Saturday, April 19, 2008

More on the KEJ Case

The KEJ case (described below in Linda's post) has been of significant concern to FRIDA members since it was first reported in 2005. I wanted to add some details that were not included in the story so as to round out the picture.

First, KEJ's cognitive disabilities stem from a traumatic brain injury she sustained as a child in a car accident, in case this has not been clear.

Second, although Equip for Equality is named only as a "disability rights group" in the Tribune story, it is the Illinois state protection and advocacy agency, with a federal mandate to safeguard the rights of people with disabilities. In winning the appeal on behalf of KEJ, EFE is basically doing its job in protecting KEJ's civil rights. That alone deserves recognition. As a society, we do not recognize the victories of P&As as much as we should.

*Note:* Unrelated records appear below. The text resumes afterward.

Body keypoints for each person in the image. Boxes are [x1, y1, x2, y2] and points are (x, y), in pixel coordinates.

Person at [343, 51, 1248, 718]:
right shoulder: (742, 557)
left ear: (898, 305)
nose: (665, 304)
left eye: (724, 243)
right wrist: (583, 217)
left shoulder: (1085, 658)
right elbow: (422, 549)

Third, a really big question still hangs in the balance: who pays for the guardian's legal fees in this case? Does the guardian have to pay, or does the money for these proceedings have to come completely out of KEJ's trust? Believe it or not, apparently the guardian is reportedly within her rights to have brought the original petition for sterilization before the court, and at least partly because of that, the money appears to have to come out of KEJ's trust, never mind that right now the cost is reportedly over $100,000. The decision on the final amount has gone back to the trial judge. I feel that in having had her intentions/will contested by her guardian, KEJ has been victimized and will be forced to pay for a proceeding that was never her idea to begin with. This is ridiculous.

The problem is: can legal processes be regulated so that guardians seeking to take care of their ward's health can be able to complete the necessary legal proceedings, but should their actions contradict the stated wishes of the ward, can the ward not be financially penalized? Can legal regulations be posed in such a way as to absolutely ensure that only sterilizations that are medically necessary are performed? This last question has consumed the thought and energies of a number of disability rights and guardianship advocates in Illinois.

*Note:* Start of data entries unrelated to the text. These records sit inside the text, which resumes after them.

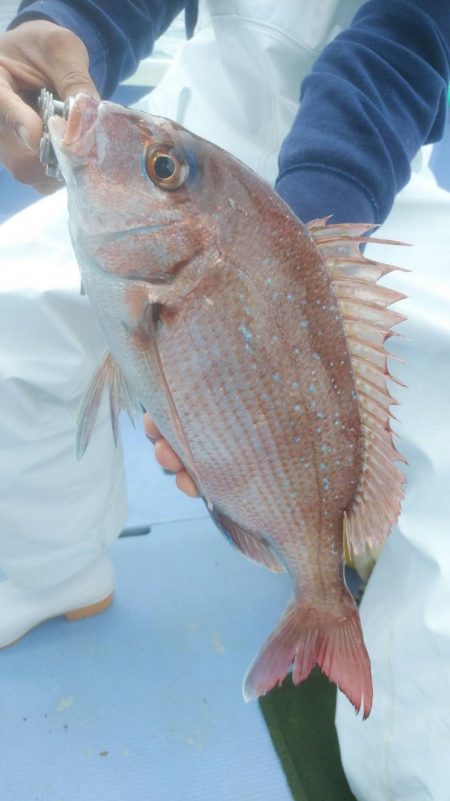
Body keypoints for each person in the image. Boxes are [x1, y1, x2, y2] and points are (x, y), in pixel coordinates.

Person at [0, 2, 449, 798]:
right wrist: (72, 28)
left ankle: (334, 601)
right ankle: (52, 573)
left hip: (364, 176)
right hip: (193, 143)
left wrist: (291, 273)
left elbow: (409, 39)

So, the decision regarding payment of legal fees will be interesting to learn.

Hopefully within about a week, the appellate court opinion will be made available online so that the public can review the details. I think it will be well worth reading.

In my view, the most valuable aspect of this case is that it has been made at all public. This is a significant issue affecting many people with disabilities and their guardians, especially women but also many men. Dealing with the sexual and reproductive lives of people with disabilities is something that society must discuss out loud WITH independent people with disabilities, wards, AND guardians.

Relegating the issue to the confines of the doctor's office covers up how significant the issue really is and how many people are affected. The secrecy also fuels stereotypes, for example: that people with disabilities are burdensome and must be "managed," that people with disabilities are too vulnerable for sex, that people with disabilities can be sexual monsters, and that people with disabilities cannot be parents.

I realize that there are folks with very severe disabilities whose guardians will emphasize that their wards are not capable of any kind of judgment. However, a) humankind's ability to judge lies on a vast spectrum of apprehension and b) I don't think American society's ability to deal with folks of many different disabilities is very sophisticated. We're first graders, at best. Remember first grade?